筆者は当時中学三年生の受験生。セックス・ピストルズは12月11日に吉祥寺Record Plantで自分の小遣いで購入。1950円。入荷したばかりのアメリカ盤ショッキングピンクジャケ。友人が買った日本盤より1曲多く「Sub-Mission」収録されていてお得な気分がした。曲順も違っていた。

クラッシュはクリスマス・プレゼントに親に買ってもらった。前の年に「ロックのレコード」と頼んだら、ベイ・シティ・ローラーズを買って来られてがっくりしたので、この年は欲しいレコードを何枚か紙に書いて渡しておいた。サンタクロースがいないことは当時小4だった妹も知っていたが、我が家では相変わらずクリスマスプレゼントを枕元に置く風習があった。12月25日の朝起きて見つけたのがクラッシュ『白い暴動』とジョニー・ウィンター『熱狂のライヴ』。2枚もらえてホクホクだったが、その日は模擬試験だった。試験中も早く帰ってレコードを聴くのが楽しみでしょうがなかった。

ワクテカして聴いたクラッシュは、思っていたより軽くてポップに聴こえた。ピストルズの怒り任せのパワーに比べたら、何だか物足りない気がした。ロックの知識ゼロの母親ですら「もっと激しい音楽かと思ったら、結構聴きやすいわね」と言ったほど。でも、でも、このジャケットの目つきは普通じゃないよな、帯に「彼らは火も吐かない、血も吐かない、ただ毒を吐く」と書いてあるし、聴き易い歌の中に見えない毒素が含まれているに違いない、と信じ続けて聴くうちに、ピストルズが解散してしまった。「パンクは死んだ」とノートに書き殴ったが、ロケンローの魅惑は心を掴んで離さなかった。ピストルズは余り聴かなくなったが、逆にクラッシュが好きになり、本当にカッコいいと思うようになった。シンプルであることがパンクであり、ロケンローなんだ。

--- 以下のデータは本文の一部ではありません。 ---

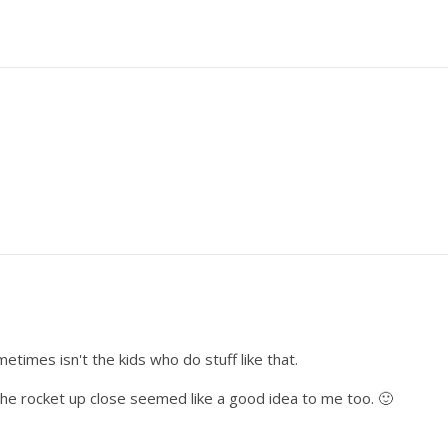
ometimes isn't the kids who do stuff like that.
the rocket up close seemed like a good idea to me too. 🙂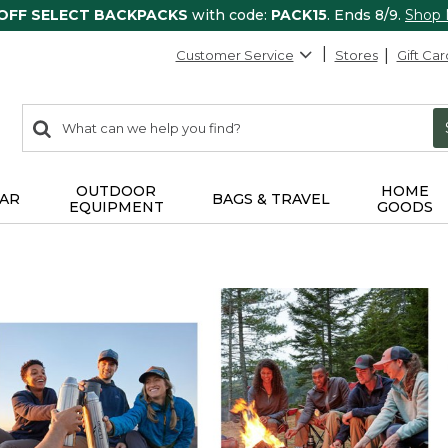
 OFF SELECT BACKPACKS
with code:
PACK15
. Ends 8/9.
Shop
Customer Service
Stores
Gift Car
0
Search:
search
items
returned.
OUTDOOR
HOME
AR
BAGS & TRAVEL
EQUIPMENT
GOODS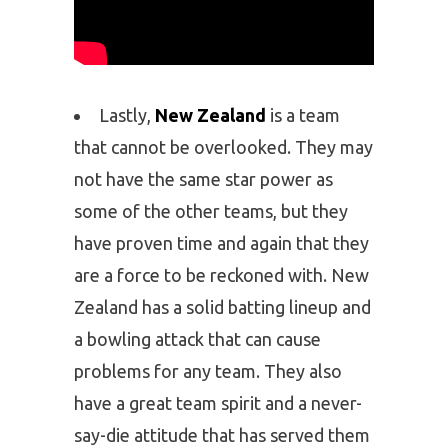
Lastly,
New Zealand
is a team
that cannot be overlooked. They may
not have the same star power as
some of the other teams, but they
have proven time and again that they
are a force to be reckoned with. New
Zealand has a solid batting lineup and
a bowling attack that can cause
problems for any team. They also
have a great team spirit and a never-
say-die attitude that has served them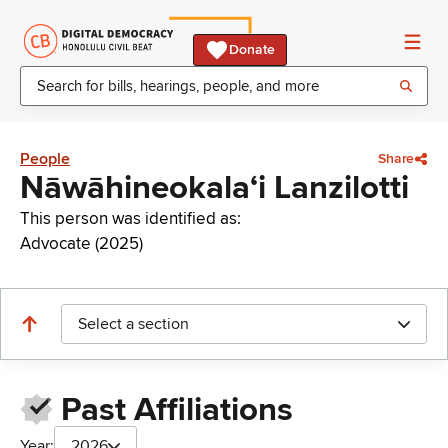
Donate
People
Share
Nāwāhineokalaʻi Lanzilotti
This person was identified as:
Advocate (2025)
Select a section
Past Affiliations
Year:
2026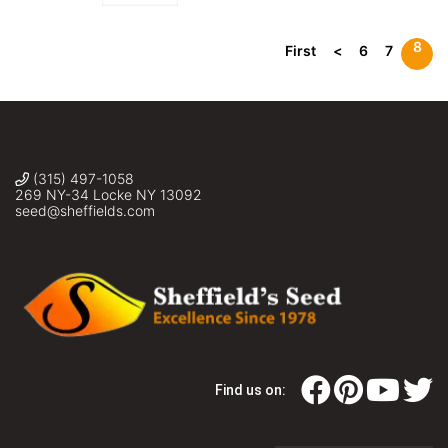
8
First
<
6
7
(315) 497-1058
269 NY-34 Locke NY 13092
seed@sheffields.com
Find us on:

ところがクラッシュの2枚目の『Give 'Em Enough Rope』は、ブルー・オイスター・カルトのプロデューサーのせいでアメリカンロック風の大袈裟なサウンドに聴こえて、イマイチしっくり来なかった。このレコードは吉祥寺のジョージアで購入したが、その時にアーント・サリーのレコードも入荷していて、ジャケットを見て気になったが、やっぱりクラッシュにしようと諦めたことを今でも覚えている。何度聴いてもピンと来ない『Give 'Em〜』は数年後に中古レコード屋に易く売り払ってしまった。

2015年
ザ・クロマニヨンズ『ジャングル9』vs The Birthday『BLOOD AND LOVE CIRCUS』(写真はベスト盤『GOLD LUSH』豪華盤)


同じ10月18日にロケンロージャイアンツ2大巨頭の新作がそろい踏み。ロケンローヲタにとっては有り得ない奇跡且つ僥倖である。ヒロト&マーシーはひたすら楽しくマイペース、TVドラマ「ド根性ガエル」のテーマ曲を含み緊張もリラックスも一緒くたにしたオレ得ダンサブルアルバム。チバユウスケ率いるThe Birthdayは、相変わらずの硬派&ブルース路線はそのままに、4人のコンビネーションにあったヒリヒリした感触が和らぎ、包み込むような男の友情が陽の光のように照らす関係性が見える作風。両者ともに変わらないまま新しくなっている。若返りではなく年と共に成長している。ロケンローに限らず、人生そうありたいものだ。